> _WHAT YOU WILL DO_:
Please copy each line of the listing below in which the word "日历中心界面" appears.

> _DATASET_:
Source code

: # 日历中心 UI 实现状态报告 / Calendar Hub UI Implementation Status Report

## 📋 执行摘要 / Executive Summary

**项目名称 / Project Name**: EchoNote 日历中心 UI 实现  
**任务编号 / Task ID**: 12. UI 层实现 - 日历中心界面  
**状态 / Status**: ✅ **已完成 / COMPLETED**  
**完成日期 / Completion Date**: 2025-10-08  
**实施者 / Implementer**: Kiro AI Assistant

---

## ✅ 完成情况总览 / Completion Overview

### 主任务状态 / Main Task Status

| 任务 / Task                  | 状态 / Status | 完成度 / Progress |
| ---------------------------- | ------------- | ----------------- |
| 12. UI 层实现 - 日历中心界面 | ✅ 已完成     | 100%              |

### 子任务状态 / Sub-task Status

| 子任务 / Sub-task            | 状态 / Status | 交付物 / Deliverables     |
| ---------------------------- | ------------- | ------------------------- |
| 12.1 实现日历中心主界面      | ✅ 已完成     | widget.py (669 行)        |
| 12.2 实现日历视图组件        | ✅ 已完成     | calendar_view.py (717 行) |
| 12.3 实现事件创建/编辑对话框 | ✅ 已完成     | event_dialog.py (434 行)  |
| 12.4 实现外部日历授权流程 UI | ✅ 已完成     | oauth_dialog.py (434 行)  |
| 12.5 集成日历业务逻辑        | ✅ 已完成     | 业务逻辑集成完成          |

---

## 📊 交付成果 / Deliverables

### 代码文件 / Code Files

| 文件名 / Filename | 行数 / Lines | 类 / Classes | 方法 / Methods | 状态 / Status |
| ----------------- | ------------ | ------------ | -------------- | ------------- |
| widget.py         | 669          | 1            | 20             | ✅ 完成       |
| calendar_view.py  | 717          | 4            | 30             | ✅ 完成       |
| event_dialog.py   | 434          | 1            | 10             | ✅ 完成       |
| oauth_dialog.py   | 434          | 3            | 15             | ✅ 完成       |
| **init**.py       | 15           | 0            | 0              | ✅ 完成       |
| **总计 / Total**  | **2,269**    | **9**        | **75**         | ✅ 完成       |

--

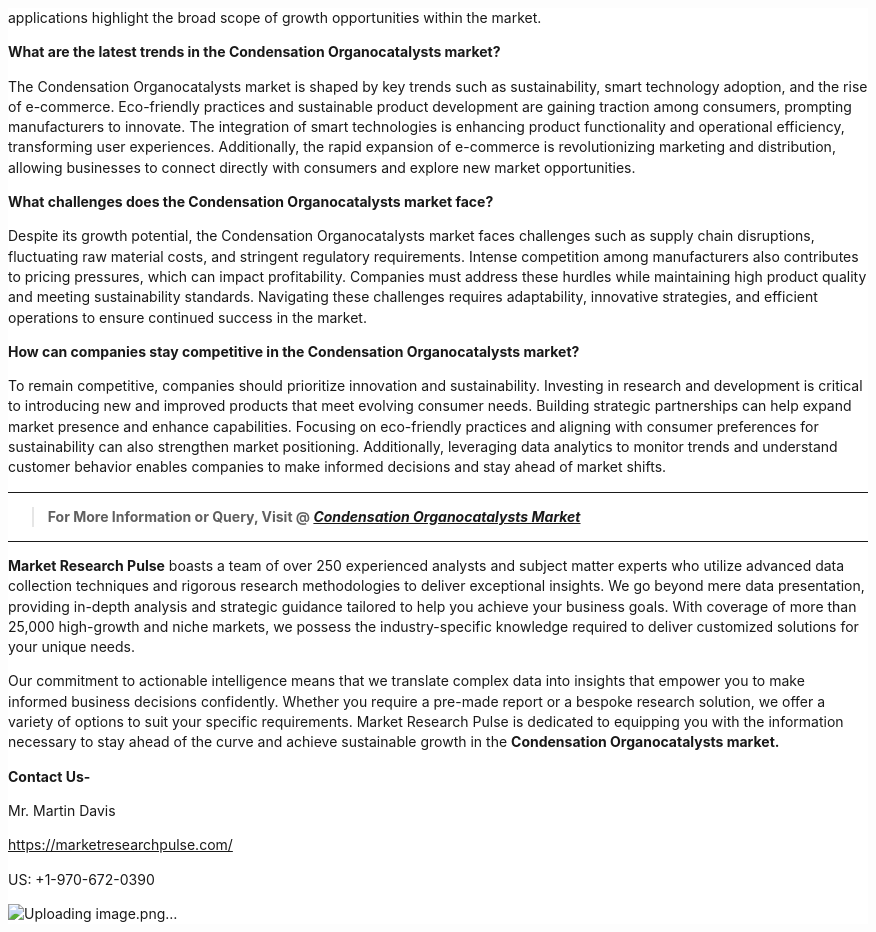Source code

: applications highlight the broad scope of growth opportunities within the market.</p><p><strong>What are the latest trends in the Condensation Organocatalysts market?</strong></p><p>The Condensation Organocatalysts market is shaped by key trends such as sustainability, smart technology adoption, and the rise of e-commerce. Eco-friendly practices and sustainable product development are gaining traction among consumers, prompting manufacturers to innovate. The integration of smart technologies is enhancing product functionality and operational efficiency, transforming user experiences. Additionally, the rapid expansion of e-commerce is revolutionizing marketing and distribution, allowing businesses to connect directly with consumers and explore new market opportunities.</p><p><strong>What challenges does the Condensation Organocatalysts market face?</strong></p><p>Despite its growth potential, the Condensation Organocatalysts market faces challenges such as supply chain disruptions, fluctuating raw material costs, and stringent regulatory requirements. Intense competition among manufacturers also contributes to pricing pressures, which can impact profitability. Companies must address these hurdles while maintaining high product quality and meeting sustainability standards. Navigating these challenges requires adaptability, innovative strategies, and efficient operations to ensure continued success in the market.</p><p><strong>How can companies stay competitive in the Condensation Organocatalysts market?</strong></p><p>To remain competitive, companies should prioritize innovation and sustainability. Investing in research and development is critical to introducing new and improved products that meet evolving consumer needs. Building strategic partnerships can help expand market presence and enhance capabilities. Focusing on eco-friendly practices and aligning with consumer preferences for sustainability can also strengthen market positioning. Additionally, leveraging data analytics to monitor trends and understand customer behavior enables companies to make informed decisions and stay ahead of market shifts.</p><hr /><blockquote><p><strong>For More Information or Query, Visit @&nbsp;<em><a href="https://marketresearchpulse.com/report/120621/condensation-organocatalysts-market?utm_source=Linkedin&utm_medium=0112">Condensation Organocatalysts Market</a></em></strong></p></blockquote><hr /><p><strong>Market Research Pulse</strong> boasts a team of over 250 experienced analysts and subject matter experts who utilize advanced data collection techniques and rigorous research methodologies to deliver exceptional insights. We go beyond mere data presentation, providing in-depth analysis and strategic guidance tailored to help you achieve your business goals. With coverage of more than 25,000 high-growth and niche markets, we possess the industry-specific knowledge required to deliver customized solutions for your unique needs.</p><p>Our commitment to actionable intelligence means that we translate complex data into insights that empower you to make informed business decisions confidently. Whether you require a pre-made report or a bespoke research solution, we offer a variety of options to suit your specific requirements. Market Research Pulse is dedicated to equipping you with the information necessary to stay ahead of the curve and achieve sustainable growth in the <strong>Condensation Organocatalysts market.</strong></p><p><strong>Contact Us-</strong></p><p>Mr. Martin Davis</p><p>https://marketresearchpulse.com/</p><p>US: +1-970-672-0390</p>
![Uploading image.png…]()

* * *

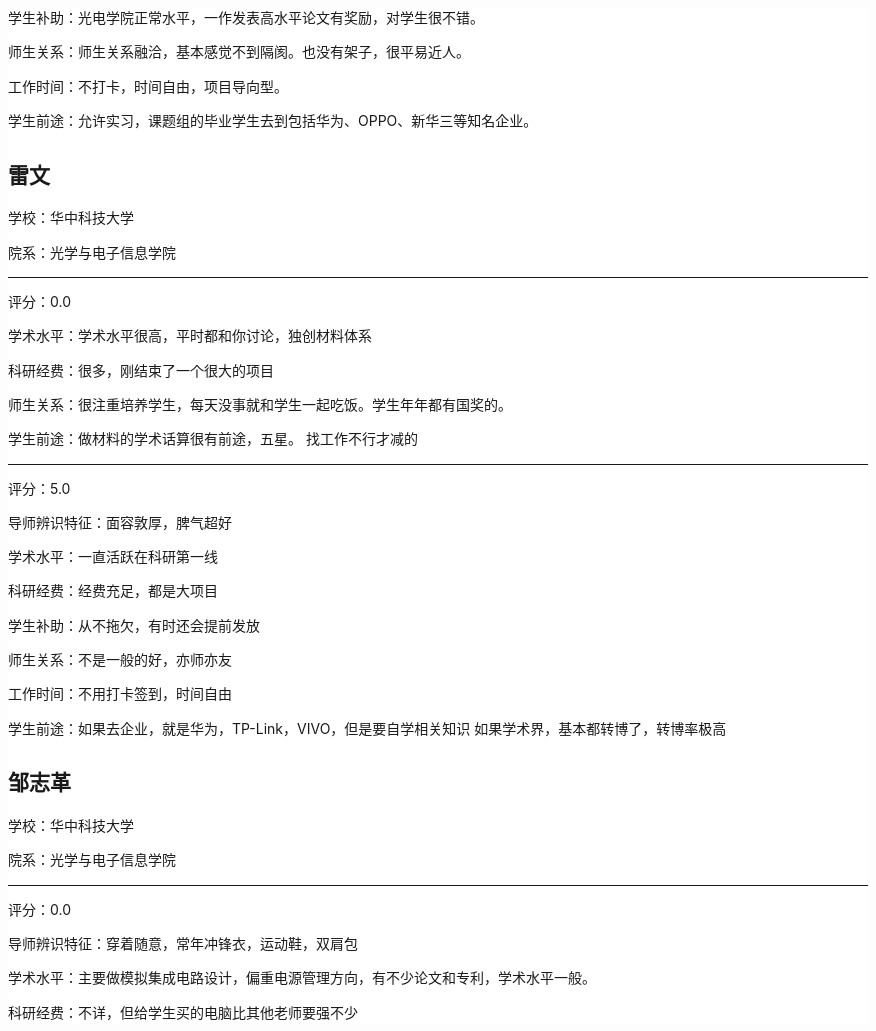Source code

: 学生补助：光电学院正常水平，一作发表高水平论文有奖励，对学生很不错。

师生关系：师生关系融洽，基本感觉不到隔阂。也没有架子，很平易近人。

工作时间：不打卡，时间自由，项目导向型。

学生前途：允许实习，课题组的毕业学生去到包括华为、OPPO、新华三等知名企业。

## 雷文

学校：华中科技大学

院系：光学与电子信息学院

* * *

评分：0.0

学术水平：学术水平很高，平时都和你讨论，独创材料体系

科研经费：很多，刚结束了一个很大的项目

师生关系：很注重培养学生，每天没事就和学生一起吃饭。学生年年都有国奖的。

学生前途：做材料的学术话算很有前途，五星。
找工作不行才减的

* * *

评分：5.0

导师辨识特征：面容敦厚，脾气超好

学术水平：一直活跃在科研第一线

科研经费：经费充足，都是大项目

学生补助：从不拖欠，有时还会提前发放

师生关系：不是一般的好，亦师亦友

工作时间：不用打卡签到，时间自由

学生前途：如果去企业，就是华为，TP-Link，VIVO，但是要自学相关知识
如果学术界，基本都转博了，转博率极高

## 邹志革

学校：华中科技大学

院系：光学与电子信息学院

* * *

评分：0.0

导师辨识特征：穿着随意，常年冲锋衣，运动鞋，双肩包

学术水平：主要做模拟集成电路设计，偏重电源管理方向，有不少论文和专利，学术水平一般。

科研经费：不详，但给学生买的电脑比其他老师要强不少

> _SOLVED PROBLEM_:
**任务编号 / Task ID**: 12. UI 层实现 - 日历中心界面  
| 12. UI 层实现 - 日历中心界面 | ✅ 已完成     | 100%              |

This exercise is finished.